We think our physical picture strongly motivates using a linear model. Moreover it matches the experimental data we’ve been able to find (Watanabe, et al. (2010)). We’ve looked and haven’t found convincing arguments against this, but we want to highlight this because the whole argument depends on it and it seems under-studied.

Places you might disagree with us

In the interest of transparency, here are some specific places where we felt that the body of evidence was limited. We tried to make the model clear enough that you can substitute your own numbers if you disagree with them.

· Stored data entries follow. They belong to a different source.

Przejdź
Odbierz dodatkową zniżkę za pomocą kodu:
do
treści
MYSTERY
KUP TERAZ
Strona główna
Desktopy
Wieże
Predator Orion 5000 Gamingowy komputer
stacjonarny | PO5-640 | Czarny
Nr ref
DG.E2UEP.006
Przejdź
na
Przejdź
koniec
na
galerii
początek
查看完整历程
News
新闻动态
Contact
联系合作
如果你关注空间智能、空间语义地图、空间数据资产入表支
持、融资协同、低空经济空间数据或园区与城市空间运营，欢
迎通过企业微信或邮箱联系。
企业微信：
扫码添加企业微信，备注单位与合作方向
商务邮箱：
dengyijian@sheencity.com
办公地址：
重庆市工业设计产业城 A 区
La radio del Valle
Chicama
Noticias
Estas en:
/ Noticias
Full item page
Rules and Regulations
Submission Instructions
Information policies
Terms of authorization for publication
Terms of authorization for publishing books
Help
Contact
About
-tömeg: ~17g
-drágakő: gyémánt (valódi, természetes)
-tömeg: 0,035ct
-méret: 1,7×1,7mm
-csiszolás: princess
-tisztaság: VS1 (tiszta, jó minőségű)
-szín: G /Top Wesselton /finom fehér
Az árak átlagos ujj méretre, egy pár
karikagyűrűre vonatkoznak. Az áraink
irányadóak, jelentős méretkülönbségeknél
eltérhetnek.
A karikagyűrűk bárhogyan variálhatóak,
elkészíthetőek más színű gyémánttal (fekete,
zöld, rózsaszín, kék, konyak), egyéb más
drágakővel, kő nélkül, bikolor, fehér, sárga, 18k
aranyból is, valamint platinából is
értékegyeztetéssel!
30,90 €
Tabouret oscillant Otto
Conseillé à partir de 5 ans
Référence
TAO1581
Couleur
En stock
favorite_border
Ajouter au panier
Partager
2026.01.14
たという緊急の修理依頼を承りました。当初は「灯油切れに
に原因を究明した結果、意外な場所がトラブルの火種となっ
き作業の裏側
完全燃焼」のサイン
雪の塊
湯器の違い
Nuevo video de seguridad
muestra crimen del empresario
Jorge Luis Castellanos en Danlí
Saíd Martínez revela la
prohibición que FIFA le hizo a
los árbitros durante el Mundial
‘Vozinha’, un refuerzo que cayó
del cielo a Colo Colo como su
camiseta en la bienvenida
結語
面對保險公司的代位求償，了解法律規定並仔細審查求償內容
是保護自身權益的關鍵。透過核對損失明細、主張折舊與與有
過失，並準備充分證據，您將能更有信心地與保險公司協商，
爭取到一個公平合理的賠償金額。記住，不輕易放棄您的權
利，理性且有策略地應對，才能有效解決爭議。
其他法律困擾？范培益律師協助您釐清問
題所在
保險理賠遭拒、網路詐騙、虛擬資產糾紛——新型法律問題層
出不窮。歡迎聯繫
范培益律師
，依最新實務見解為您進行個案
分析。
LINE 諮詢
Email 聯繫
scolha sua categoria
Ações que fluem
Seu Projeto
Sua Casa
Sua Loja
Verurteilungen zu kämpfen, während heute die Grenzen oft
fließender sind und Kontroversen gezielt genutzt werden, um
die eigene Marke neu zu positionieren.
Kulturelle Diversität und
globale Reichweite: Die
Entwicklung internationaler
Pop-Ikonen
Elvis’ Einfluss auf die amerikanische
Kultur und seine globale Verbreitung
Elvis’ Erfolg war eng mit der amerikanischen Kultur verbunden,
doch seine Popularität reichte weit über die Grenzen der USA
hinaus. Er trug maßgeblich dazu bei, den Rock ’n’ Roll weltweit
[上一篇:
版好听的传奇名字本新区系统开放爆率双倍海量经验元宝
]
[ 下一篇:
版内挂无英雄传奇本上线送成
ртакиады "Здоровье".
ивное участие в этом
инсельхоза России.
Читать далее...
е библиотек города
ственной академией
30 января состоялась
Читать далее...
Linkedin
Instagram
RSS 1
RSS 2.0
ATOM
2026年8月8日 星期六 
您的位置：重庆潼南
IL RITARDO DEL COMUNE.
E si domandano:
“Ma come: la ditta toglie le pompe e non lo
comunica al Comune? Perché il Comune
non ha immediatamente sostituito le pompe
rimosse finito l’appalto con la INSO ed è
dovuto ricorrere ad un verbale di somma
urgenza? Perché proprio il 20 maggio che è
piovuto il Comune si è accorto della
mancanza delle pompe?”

  1. We estimated peak viral load in a typical case as $2\times 10^8$samples/mL (nasal+throat sample).
  2. What is TCID50 in copies/mL? This number varies by ~30x between the lowest and highest estimates we’ve seen, and we took a value of 2000copies/mL (sample) in the middle of the range. This matters for assessing test sensitivity using FDA IFU’s.
  3. How fast does viral load grow? We used 1000x/day here, but we’ve seen numbers as low as 100x/day, as high as 2000x/day (for Alpha), and more typically 500-1000x/day for Delta.
  4. What is the false negative rate of rapid tests at high viral load (accounting for human error)? We said 1%, and think it’s likely between 95% and 99.9%, but we don’t have a strong argument to narrow this down.
  5. We took the microCOVID risks to correspond to a viral load of 25% of peak, based on an argument about how many days the load stays near peak versus how many days people test positive. We’d be surprised if this adjustment should be as low as 10%, or as high as 50%, but there is some wiggle room here.


1/4/22: Corrected ‘false positive’ to ‘false negative’.

1/9/22: Added more explanation of how our analysis relates to the risks from microCOVID.